Ollison says he remembers poking around music stores with his father, ogling covers, eager for approval of his taste in performers. Chaka Khan, Bobby Womack, Stevie Wonder, Ollison recalls fascination with their record labels spinning on the turntable. Michael Jackson gave him comfort, Aretha was a mood barometer, they all taught him about grown-up love through lyrics. With his mother working two full-time jobs to keep food on the table, Ollison counted on music to anchor him. It was his means of escape as his oldest sister took her rage out on him, as his family moved repeatedly, as he was bullied in school for “actin’ like a woman.”

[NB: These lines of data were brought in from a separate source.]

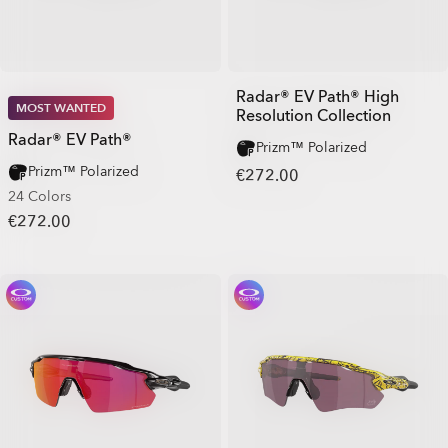
Radar® EV Path® High
MOST WANTED
Resolution Collection
Radar® EV Path®
Prizm™ Polarized
Prizm™ Polarized
€272.00
24 Colors
€272.00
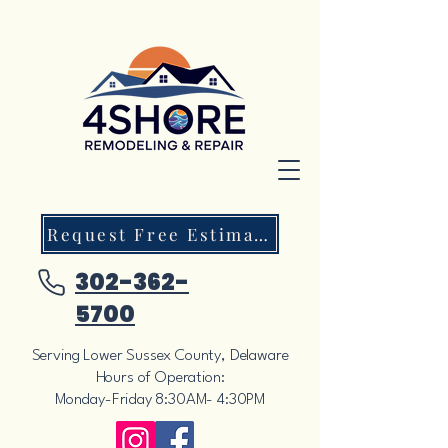
Request Free Estimate
302-362-
5700
Serving Lower Sussex County, Delaware
Hours of Operation:
Monday-Friday 8:30AM- 4:30PM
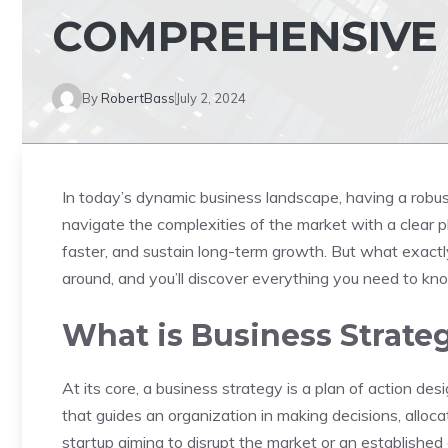
COMPREHENSIVE
By
RobertBass
July 2, 2024
In today’s dynamic business landscape, having a robus
navigate the complexities of the market with a clear p
faster, and sustain long-term growth. But what exactly 
around, and you’ll discover everything you need to k
What is Business Strate
At its core, a business strategy is a plan of action des
that guides an organization in making decisions, alloc
startup aiming to disrupt the market or an establishe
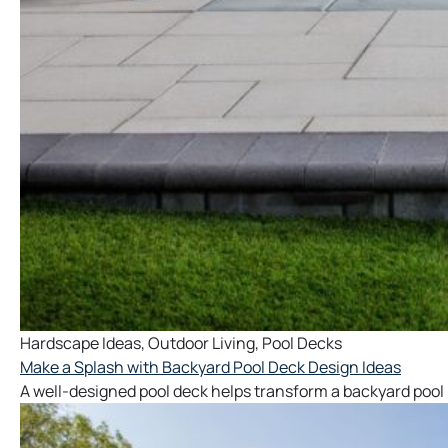
Hardscape Ideas
,
Outdoor Living
,
Pool Decks
Make a Splash with Backyard Pool Deck Design Ideas
A well-designed pool deck helps transform a backyard pool 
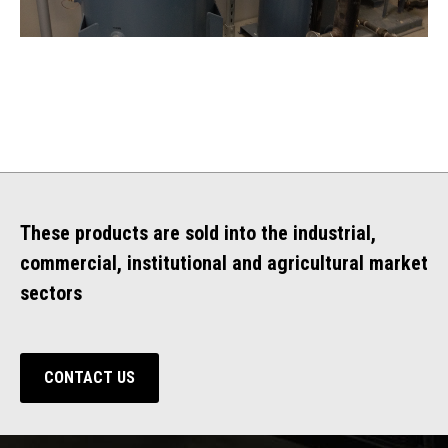
These products are sold into the industrial,
commercial, institutional and agricultural market
sectors
CONTACT US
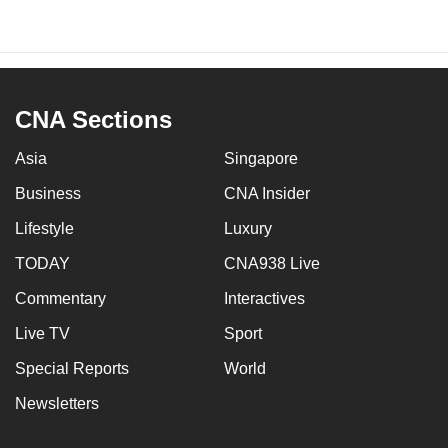
CNA Sections
Asia
Singapore
Business
CNA Insider
Lifestyle
Luxury
TODAY
CNA938 Live
Commentary
Interactives
Live TV
Sport
Special Reports
World
Newsletters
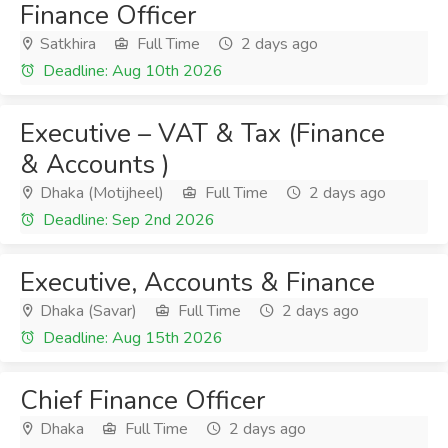
Finance Officer
Satkhira
Full Time
2 days ago
Deadline: Aug 10th 2026
Executive – VAT & Tax (Finance
& Accounts )
Dhaka (Motijheel)
Full Time
2 days ago
Deadline: Sep 2nd 2026
Executive, Accounts & Finance
Dhaka (Savar)
Full Time
2 days ago
Deadline: Aug 15th 2026
Chief Finance Officer
Dhaka
Full Time
2 days ago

He denied feminine gestures and a tender heart, but by age 13, he could no longer ignore that he was gay.
School, by then, had joined music as a thing of refuge; Ollison excelled at his lessons, achieved good grades, made friends, and expanded his playlist. As he grew, he also wondered about his father sometimes but was largely indifferent, even as the man lay dying.
And then an aunt told Ollison something that made him change his tune.
“Soul Serenade” starts where many good memoirs do: with a faded picture of a time that barely seems possible. From there, we’re surprised by a death that promises to taint much of what’s to come, all wrapped in family lore.
But don’t get complacent. Author Rashod Ollison doesn’t allow any lingering. Soon enough, his story becomes angry yelling, a smack upside the head, profanity, TV-as-babysitter, fists and sore feet. We’re taken from neighborhood to neighborhood as the lights are shut off, the rent isn’t paid, and he’s taunted with words that his sister has to explain. It’s chaos— but it’s also a darn good tale that it doesn’t dissolve into whining or poor-me-ing, testament to Ollison’s storytelling skills.
(“Soul Serenade” by Rashod Ollison, c.2016, Beacon Press, $25.95/$30 Canada, 230 pages.)